Exactly the lines from the beginning of the records to the line with "left knee: (124, 189)", both ends included, are to be given again, and pictures are to be left out.

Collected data

***

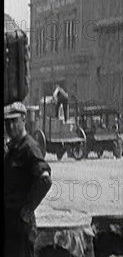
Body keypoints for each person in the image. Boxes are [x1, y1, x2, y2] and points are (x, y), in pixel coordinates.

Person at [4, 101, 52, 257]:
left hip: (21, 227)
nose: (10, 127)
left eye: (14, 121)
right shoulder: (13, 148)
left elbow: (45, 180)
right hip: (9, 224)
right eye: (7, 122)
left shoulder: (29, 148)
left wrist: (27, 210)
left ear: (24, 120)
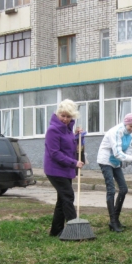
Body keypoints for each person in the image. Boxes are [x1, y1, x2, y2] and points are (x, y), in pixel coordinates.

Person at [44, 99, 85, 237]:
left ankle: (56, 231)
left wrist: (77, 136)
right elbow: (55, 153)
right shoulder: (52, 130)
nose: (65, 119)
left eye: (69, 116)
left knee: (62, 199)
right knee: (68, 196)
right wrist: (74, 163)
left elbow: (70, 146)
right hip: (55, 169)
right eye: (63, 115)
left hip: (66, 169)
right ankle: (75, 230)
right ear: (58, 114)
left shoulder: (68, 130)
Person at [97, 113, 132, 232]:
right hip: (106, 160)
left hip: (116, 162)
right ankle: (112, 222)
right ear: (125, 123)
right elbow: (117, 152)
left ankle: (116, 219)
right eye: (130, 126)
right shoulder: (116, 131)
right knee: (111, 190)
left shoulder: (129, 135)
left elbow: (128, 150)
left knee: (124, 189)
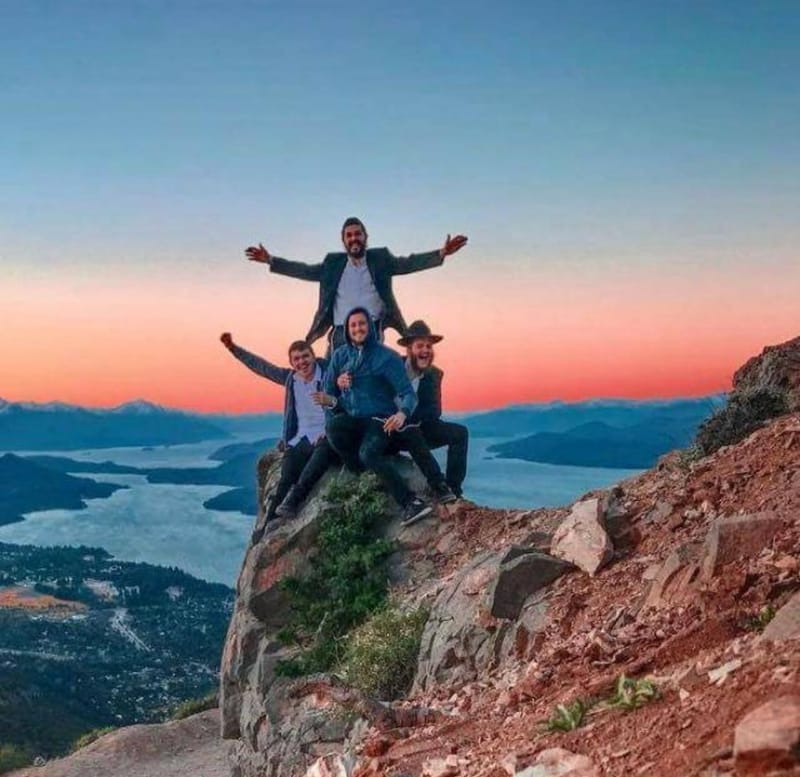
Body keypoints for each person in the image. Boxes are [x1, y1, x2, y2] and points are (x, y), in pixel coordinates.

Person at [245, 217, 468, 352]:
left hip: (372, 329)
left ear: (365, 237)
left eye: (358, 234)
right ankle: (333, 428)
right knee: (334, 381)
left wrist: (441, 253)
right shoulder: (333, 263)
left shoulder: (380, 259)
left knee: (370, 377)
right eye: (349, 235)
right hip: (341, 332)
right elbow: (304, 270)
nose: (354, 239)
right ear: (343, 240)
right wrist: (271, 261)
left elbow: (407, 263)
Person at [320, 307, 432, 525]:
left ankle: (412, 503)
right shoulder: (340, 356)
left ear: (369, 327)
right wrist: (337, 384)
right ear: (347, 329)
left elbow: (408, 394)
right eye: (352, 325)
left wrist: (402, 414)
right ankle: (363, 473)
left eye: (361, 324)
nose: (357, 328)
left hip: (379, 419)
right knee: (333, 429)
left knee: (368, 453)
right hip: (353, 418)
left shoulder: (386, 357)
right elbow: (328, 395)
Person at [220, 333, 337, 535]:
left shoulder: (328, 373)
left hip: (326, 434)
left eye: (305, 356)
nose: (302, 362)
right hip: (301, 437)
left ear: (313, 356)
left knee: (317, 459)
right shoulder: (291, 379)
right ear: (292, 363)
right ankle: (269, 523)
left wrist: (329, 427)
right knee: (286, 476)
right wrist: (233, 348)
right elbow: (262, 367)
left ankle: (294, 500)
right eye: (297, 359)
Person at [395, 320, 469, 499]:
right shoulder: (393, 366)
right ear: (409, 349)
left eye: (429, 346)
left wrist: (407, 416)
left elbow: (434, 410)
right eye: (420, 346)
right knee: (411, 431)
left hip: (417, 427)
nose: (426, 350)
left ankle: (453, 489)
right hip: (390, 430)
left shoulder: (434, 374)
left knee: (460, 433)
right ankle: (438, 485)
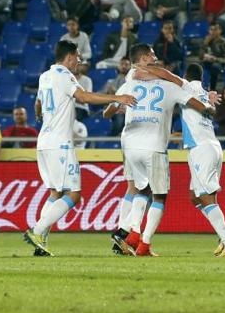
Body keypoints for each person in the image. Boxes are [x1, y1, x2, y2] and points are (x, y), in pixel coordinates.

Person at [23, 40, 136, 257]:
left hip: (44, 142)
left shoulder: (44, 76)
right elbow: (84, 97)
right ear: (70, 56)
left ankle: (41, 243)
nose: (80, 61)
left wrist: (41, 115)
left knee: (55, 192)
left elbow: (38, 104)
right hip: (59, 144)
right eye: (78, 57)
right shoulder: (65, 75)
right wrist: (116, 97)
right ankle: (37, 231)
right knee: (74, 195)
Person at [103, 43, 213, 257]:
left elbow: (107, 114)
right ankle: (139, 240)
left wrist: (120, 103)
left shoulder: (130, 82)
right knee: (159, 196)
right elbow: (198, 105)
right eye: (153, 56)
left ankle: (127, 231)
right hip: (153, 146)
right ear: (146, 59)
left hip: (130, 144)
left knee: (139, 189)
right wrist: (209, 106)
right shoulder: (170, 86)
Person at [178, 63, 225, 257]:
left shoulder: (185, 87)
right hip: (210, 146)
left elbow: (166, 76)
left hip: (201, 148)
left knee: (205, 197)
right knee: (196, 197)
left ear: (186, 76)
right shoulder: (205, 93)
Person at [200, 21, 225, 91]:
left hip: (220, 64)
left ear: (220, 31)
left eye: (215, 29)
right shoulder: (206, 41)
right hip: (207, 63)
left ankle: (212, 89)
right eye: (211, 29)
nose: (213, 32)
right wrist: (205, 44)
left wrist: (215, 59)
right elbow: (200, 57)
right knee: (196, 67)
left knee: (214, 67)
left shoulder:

***

# [ANSWER SECTION]
Body keypoints for each person in the image. Boxes are [x1, y1, x2, y2] and points are (x, y), in pixel coordinates.

Person at [4, 101, 52, 257]:
left hip: (21, 227)
nose: (10, 127)
left eye: (14, 121)
right shoulder: (13, 148)
left elbow: (45, 180)
right hip: (9, 224)
right eye: (7, 122)
left shoulder: (29, 148)
left wrist: (27, 210)
left ear: (24, 120)
Body keypoints for each person in the image. Boxes are [x1, y1, x2, y2] and points are (x, y), in pixel coordinates.

Person at [44, 99, 85, 237]:
left ankle: (56, 231)
left wrist: (77, 136)
right elbow: (55, 153)
right shoulder: (52, 130)
nose: (65, 119)
left eye: (69, 116)
left knee: (62, 199)
right knee: (68, 196)
right wrist: (74, 163)
left elbow: (70, 146)
right hip: (55, 169)
right eye: (63, 115)
left hip: (66, 169)
right ankle: (75, 230)
right ear: (58, 114)
left shoulder: (68, 130)
Person at [97, 113, 132, 232]:
right hip: (106, 160)
left hip: (116, 162)
right ankle: (112, 222)
right ear: (125, 123)
right elbow: (117, 152)
left ankle: (116, 219)
right eye: (130, 126)
right shoulder: (116, 131)
right knee: (111, 190)
left shoulder: (129, 135)
left elbow: (128, 150)
left knee: (124, 189)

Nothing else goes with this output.